Seventeen Brought To Dubuque
Mr. Robert Curran, accompanied by Mrs. E. Higgins, the matron in charge, arrived
over the Milwaukee at 8:06 yesterday morning with a flock of orphans from the Catholic foundling asylum in New York. There
were seventeen of them who alighted from one of the coaches and marched in twos to the Page house. They were taken into the
dining room and seated at two tables. There were nine girls and eight boys in the lot. When they left New York Tuesday evening
at 6 o'clock on a special car, there were 40 of them. Some were left between Chicago and Dubuque, 10 at Bellevue and various
other small towns. They were neatly dressed, the girls in white hoods and neat, well made dresses, the boys in kilt suits
and sailor hats, and all of them appeared well fed and in good health. Their deportment showed they had been well taught.
Three and one-half years is the average of their ages.
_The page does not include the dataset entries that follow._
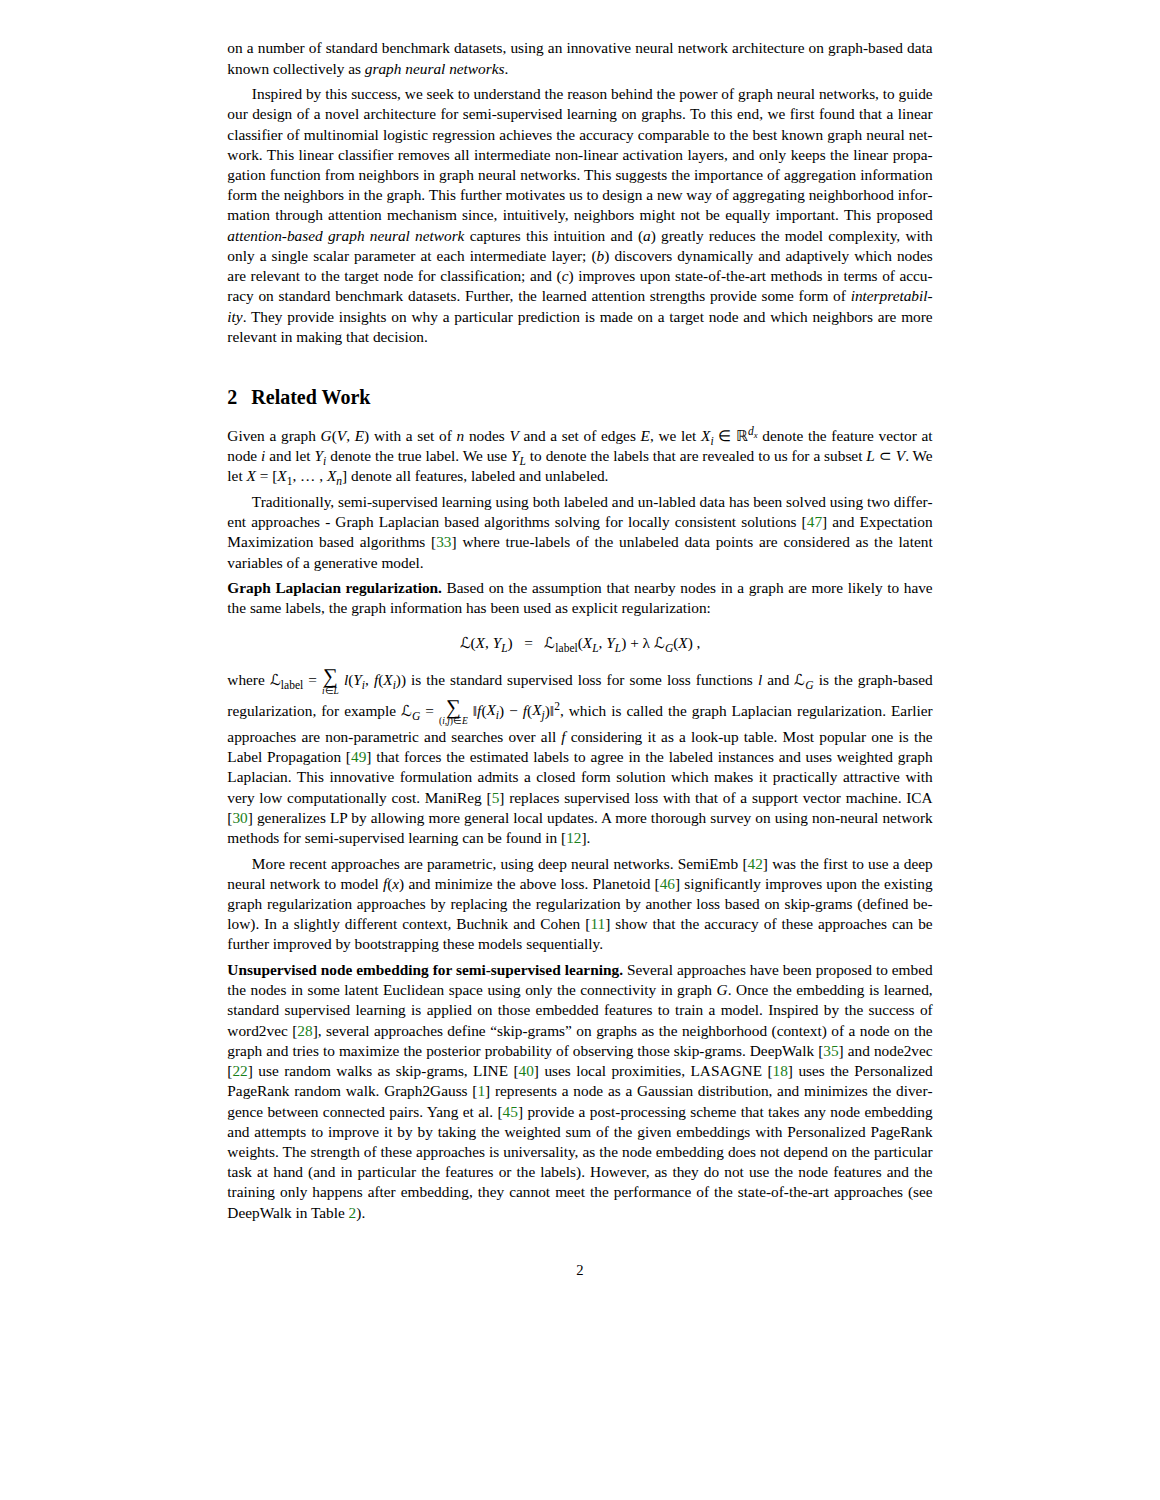on a number of standard benchmark datasets, using an innovative neural network architecture on graph-based data known collectively as graph neural networks.
Inspired by this success, we seek to understand the reason behind the power of graph neural networks, to guide our design of a novel architecture for semi-supervised learning on graphs. To this end, we first found that a linear classifier of multinomial logistic regression achieves the accuracy comparable to the best known graph neural network. This linear classifier removes all intermediate non-linear activation layers, and only keeps the linear propagation function from neighbors in graph neural networks. This suggests the importance of aggregation information form the neighbors in the graph. This further motivates us to design a new way of aggregating neighborhood information through attention mechanism since, intuitively, neighbors might not be equally important. This proposed attention-based graph neural network captures this intuition and (a) greatly reduces the model complexity, with only a single scalar parameter at each intermediate layer; (b) discovers dynamically and adaptively which nodes are relevant to the target node for classification; and (c) improves upon state-of-the-art methods in terms of accuracy on standard benchmark datasets. Further, the learned attention strengths provide some form of interpretability. They provide insights on why a particular prediction is made on a target node and which neighbors are more relevant in making that decision.
2 Related Work
Given a graph G(V, E) with a set of n nodes V and a set of edges E, we let Xi ∈ ℝdx denote the feature vector at node i and let Yi denote the true label. We use YL to denote the labels that are revealed to us for a subset L ⊂ V. We let X = [X1, … , Xn] denote all features, labeled and unlabeled.
Traditionally, semi-supervised learning using both labeled and un-labled data has been solved using two different approaches - Graph Laplacian based algorithms solving for locally consistent solutions [47] and Expectation Maximization based algorithms [33] where true-labels of the unlabeled data points are considered as the latent variables of a generative model.
Graph Laplacian regularization. Based on the assumption that nearby nodes in a graph are more likely to have the same labels, the graph information has been used as explicit regularization:
ℒ(X, YL) = ℒlabel(XL, YL) + λ ℒG(X) ,
where ℒlabel = ∑i∈L l(Yi, f(Xi)) is the standard supervised loss for some loss functions l and ℒG is the graph-based regularization, for example ℒG = ∑(i,j)∈E ‖f(Xi) − f(Xj)‖2, which is called the graph Laplacian regularization. Earlier approaches are non-parametric and searches over all f considering it as a look-up table. Most popular one is the Label Propagation [49] that forces the estimated labels to agree in the labeled instances and uses weighted graph Laplacian. This innovative formulation admits a closed form solution which makes it practically attractive with very low computationally cost. ManiReg [5] replaces supervised loss with that of a support vector machine. ICA [30] generalizes LP by allowing more general local updates. A more thorough survey on using non-neural network methods for semi-supervised learning can be found in [12].
More recent approaches are parametric, using deep neural networks. SemiEmb [42] was the first to use a deep neural network to model f(x) and minimize the above loss. Planetoid [46] significantly improves upon the existing graph regularization approaches by replacing the regularization by another loss based on skip-grams (defined below). In a slightly different context, Buchnik and Cohen [11] show that the accuracy of these approaches can be further improved by bootstrapping these models sequentially.
Unsupervised node embedding for semi-supervised learning. Several approaches have been proposed to embed the nodes in some latent Euclidean space using only the connectivity in graph G. Once the embedding is learned, standard supervised learning is applied on those embedded features to train a model. Inspired by the success of word2vec [28], several approaches define “skip-grams” on graphs as the neighborhood (context) of a node on the graph and tries to maximize the posterior probability of observing those skip-grams. DeepWalk [35] and node2vec [22] use random walks as skip-grams, LINE [40] uses local proximities, LASAGNE [18] uses the Personalized PageRank random walk. Graph2Gauss [1] represents a node as a Gaussian distribution, and minimizes the divergence between connected pairs. Yang et al. [45] provide a post-processing scheme that takes any node embedding and attempts to improve it by by taking the weighted sum of the given embeddings with Personalized PageRank weights. The strength of these approaches is universality, as the node embedding does not depend on the particular task at hand (and in particular the features or the labels). However, as they do not use the node features and the training only happens after embedding, they cannot meet the performance of the state-of-the-art approaches (see DeepWalk in Table 2).
2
These children came from an orphan asylum in New York City, founded by sister
Irene, twenty-two years ago, and which has, up to the present time, found homes for 23,000 children and has made provisions
for 8,000 mothers. There are at present 1,800 children at the home. Mrs. E. Higgins, the matron, who accompanied the children
on the train, has taken over 6,000 children to the west. Mr. Curran goes from here through Wisconsin to find homes for another
lot of fifty.
One little fellow, aged about four years, was given to his new foster parent,
a lady from Apple River, Ill., who was in waiting for him. The scene that followed was touching. The lady hugged and kissed
the little lad, and with tears in her eyes assured him that he now had a mother — a mother in every sense of the word
she will surely make him. A middle age couple from Centralia took away twins, a boy and a girl, both beautiful children, and
they would not part with them now for anything.
The agent says that this being a choice part of the country, orders are generally
filled to meet the request of those who adopt these little ones. Of those here now, three go to Dyersville, six to Farley,
two to Key West, one to St. Catherines, and the others to various other places.